Merz' Regierungsprogramm zeigt, dass er und die Union ganz Grundsätzliches nicht verstanden haben – die Klimakrise zum Beispiel.

Erster Kanzlerkandidat, der im ersten Wahlgang nicht die erforderliche Mehrheit erhielt: Friedrich Merz Foto: Michael Kappeler/dpa

E s ist dieser fassungslose Blick von Friedrich Merz, der mir im Kopf bleibt. Als ich am Dienstag am Fernseher das Konklave im Bundestag verfolge, fängt die Kamera von Phoenix ein paar dieser Szenen ein: Die großen Augen des späteren Bundeskanzlers, seine sichtbare Erschütterung. Betroffenheit, Unverständnis, in welche Gesichter die Kamera auch schaut: Carsten Linnemann, Jens Spahn, Alexander Dobrindt, Lars Klingbeil, Julia Klöckner.

Aber auch die Opposition versteht die Welt nicht mehr an diesem 6. Mai morgens kurz vor zehn Uhr. Sie gucken alle ganz schön bedröppelt aus der Wäsche. Und: Keiner weiß erst mal, was zu tun ist. Dass ein Kanzler bei seiner Wahl im ersten Wahlgang scheitert, ist in den Systemeinstellungen der Bundesrepublik Deutschland nicht vorgesehen.

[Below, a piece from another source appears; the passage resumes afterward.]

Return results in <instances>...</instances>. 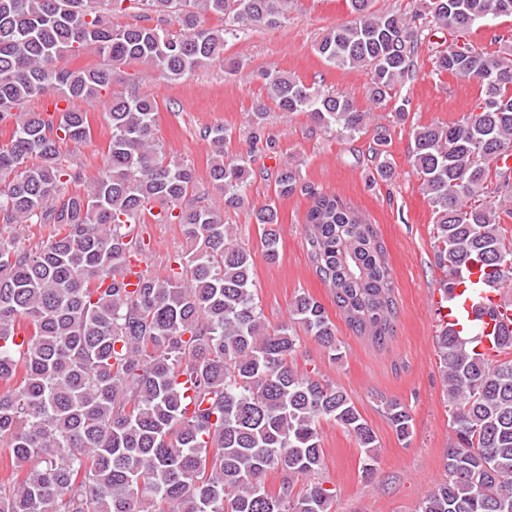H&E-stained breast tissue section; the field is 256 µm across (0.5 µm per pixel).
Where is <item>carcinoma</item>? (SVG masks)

Den Spott und die Häme darüber überlasse ich gern den blauen Trollen im Parlament und allen anderen im Netz. Für mich zeigt die Fassungslosigkeit der politisch Verantwortlichen im Land (von den Unverantwortlichen reden wir hier mal nicht), wie sehr sich niemand vorstellen kann, dass hier wirklich mal was schiefläuft.

80 Jahre nach Kriegsende gehen wir immer und grundsätzlich davon aus, dass irgendwie alles funktioniert. Dass die Post kommt, dass das Wasser aus dem Hahn fließt, dass sogar in Berlin irgendwann der Müll abgeholt wird.

Selbstunzufriedenheit und Selbstfokussierung

Die Betroffenheit im Bundestag und „draußen im Land“ zeigt: Mit externen Schocks rechnet hier niemand. Sie werden ignoriert, auch wenn sie draußen im Land permanent passieren und nicht mehr rückgängig zu machen sind: Der heißeste Februar/März/April seit Aufzeichnungen; die weltweite Überschreitung der 1,5-Grad-Grenze; das Aussterben von Pflanzen und Tieren; die Zerstörung der globalen Wälder; die Versauerung und Aufheizung der Meere; der Plastikmüll noch am letzten Südseestrand.

Aber auch die Schuldenkrise in den Entwicklungsländern, das Elend in den Kriegsgebieten und die Bedrohung vor allem der armen Menschen dieser Erde – all das wird von einer Selbstunzufriedenheit und Selbstfokussierung verdrängt, die aus Deutschland den Nabel der Welt macht.

Die Regierung Merz ist das beste Beispiel für die Selbstverständlichkeit, mit der die CDU/CSU das Land regieren und wieder in den „Normalzustand“ versetzen will. Normal heißt für sie: Die Union regiert, die Wirtschaft brummt, Deutschland gewinnt beim Fußball. So hat Friedrich Merz seine Regierung aufgestellt und ausgerichtet: Zeitenwende gibt es bei ihm nur fürs Militär, vielleicht noch ein bisschen Digitalisierung mit Robotern und Raumfahrt.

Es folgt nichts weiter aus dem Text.